Now, we developers are never satisfied - of course - so introducing AngularJS just wasn't enough either. Sure, it was cool the first year, but the issue with tech like that is that there's always something better, and cooler, coming down the road. But that's a discussion well covered already for a long time. (What I would like to see is that the different web frameworks like Angular, Node.js, React .. could be opt-in plugins, allowing the instance admins to decide for themselves - and take their own risks. But that's just me. Risk taker. Dangerous.)
Anyways.
What I noticed in the demos from most of the sessions presented by ServiceNow itself, was that there were all pretty much part of the new Workspace ecosystem. UI16, not part of the future. It wasn't specifically announced (that I heard) that we can start moving away from UI16, but it was the feeling I got at the end of the day.
So what do I think about this?
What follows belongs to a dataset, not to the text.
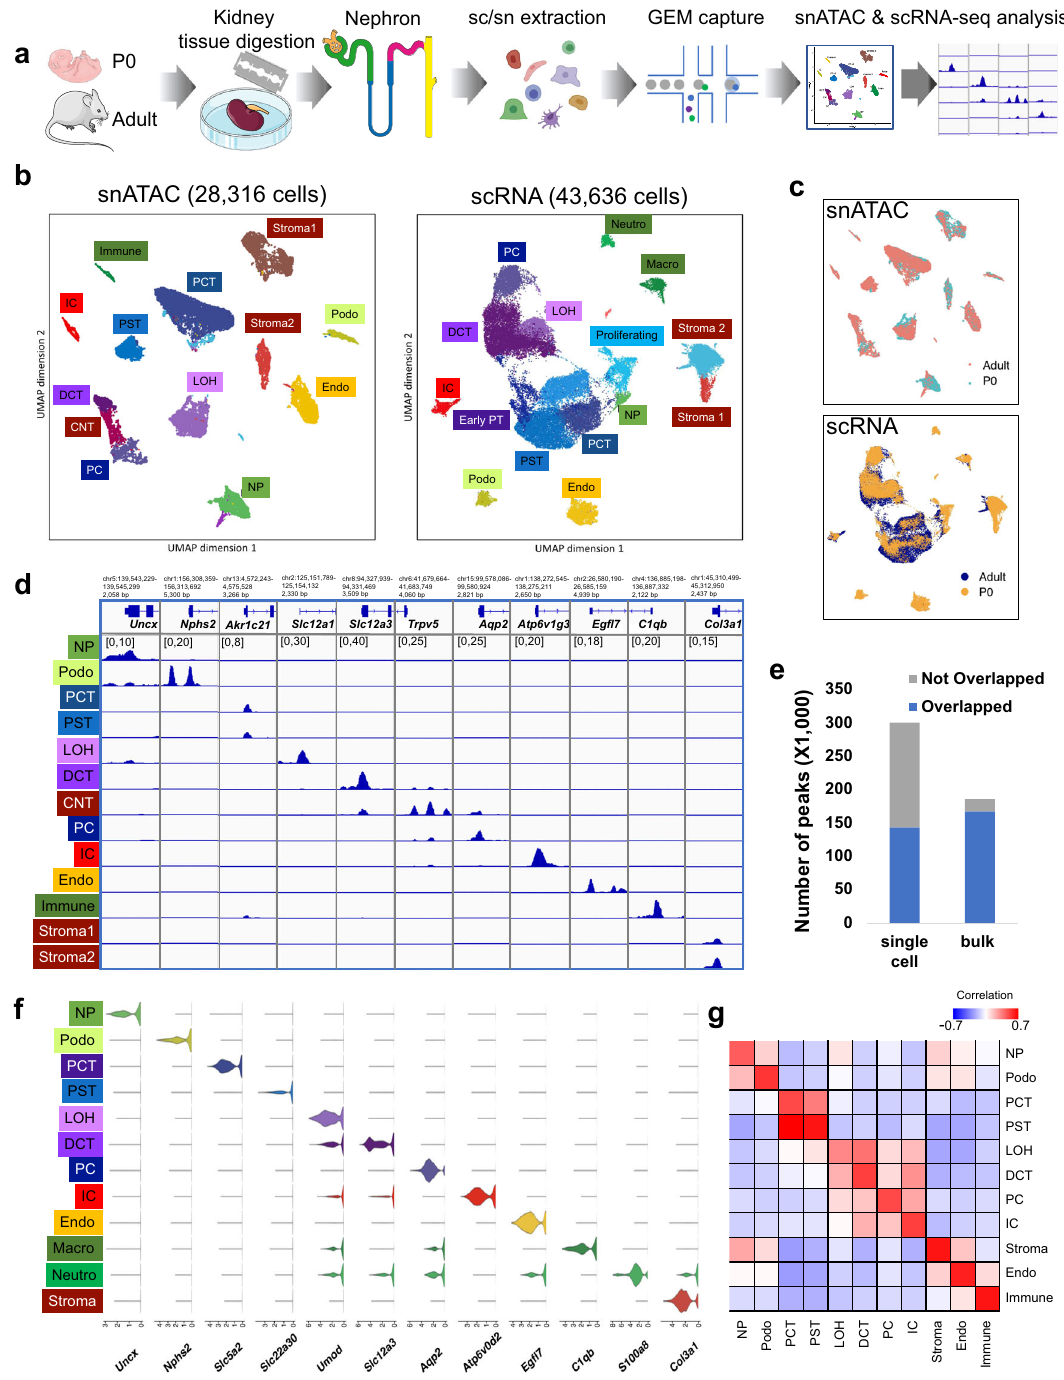
Fig. 1 snATAC-seq and scRNA-seq identi fi ed major cell types in developing and adult mouse kidney. a Schematics of the study design. Kidneys from P0 and adult mice were processed for snATAC-seq and scRNA-seq followed by data processing and analysis including cell type identi fi cation and peak calling; artwork own production and from https://smart.servier.com, license https://creativecommons.org/licenses/by-sa/3.0/). b UMAP embeddings of snATAC-seq data and scRNA-seq data. Using marker genes, cells were annotated into nephron progenitors (NP), collecting duct intercalated cells (IC), collecting duct principal cells (PC), proximal convoluted and straight tubule (PCT and PST), loop of Henle (LOH), distal convoluted tubules (DCT), stromal cells (Stroma), podocytes (Podo), endothelial cells (Endo), and immune cells (Immune). In scRNA-seq data, the same cell types were identi fi ed, with an additional proliferative population and immune cells were clustered into neutrophils and macrophages. c UMAP embeddings of snATAC-seq and scRNA- seq data colored by P0 and adult batches. d Genome browser view of read density in each snATAC-seq cluster at cell type marker gene transcription start sites. Additional marker gene examples are shown in Supplementary Fig. 3a. e Comparison of peaks identi fi ed from snATAC-seq data and bulk ATAC-seq data. Peaks that are identi fi ed in both datasets are colored blue, and peaks that are dataset-speci fi c are gray. f Violin plots showing cell type-speci fi c gene expression in scRNA-seq data. g Heatmap showing Pearson ’ s correlation coef fi cients between snATAC-seq gene activity scores and gene expression values in P0 data. Each row represents a cell type in scRNA-seq data and each column represents a cell type in snATAC-seq data. The correlation of the adult dataset is shown in Supplementary Fig.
Well, like most changes in life, I have mixed feelings about it. If the case is to move away from UI16 with Workspace, like we moved away from CMS with Service Portal, we won't be able to customize as wildly as we could before. This is obviously what ServiceNow wants, and it's a good strategy. The "low code / no code" hype was huge this year. You don't want all the crazy stuff that has been going on, making instances unstable and all.
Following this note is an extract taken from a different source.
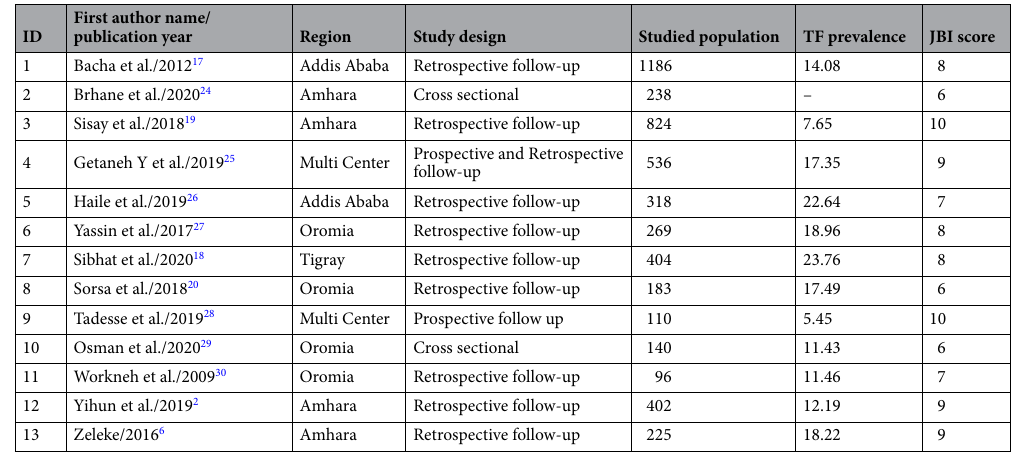
Table 1. Characteristics of original studies on first line ART failure among children in Ethiopia, 2020. TF- Treatment Failure. – denotes no estimation due to lack of information from the original studies.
I haven't seen any examples yet of customizing the Workspaces, except from some configurations here and there. It worries me to think that we will be limited in our ways to try out innovation on forms and lists. I have had alot of fun making weird UI Macros / Formatters and placing them in forms. Having these forms in Workspace and they simply won't show up at all. Will we be able to do something similar in Workspaces? I fear possibilities of customizations will be few. Most likely it will be possible within a few more versions due to community demand though.
But hey, no more Jelly I guess! Nothing would please me more.
Also, don't get me wrong, I still think it is great, and I embrace any improvement those smartypants at ServiceNow come up with. The hope is I can do some magic on these Workspaces!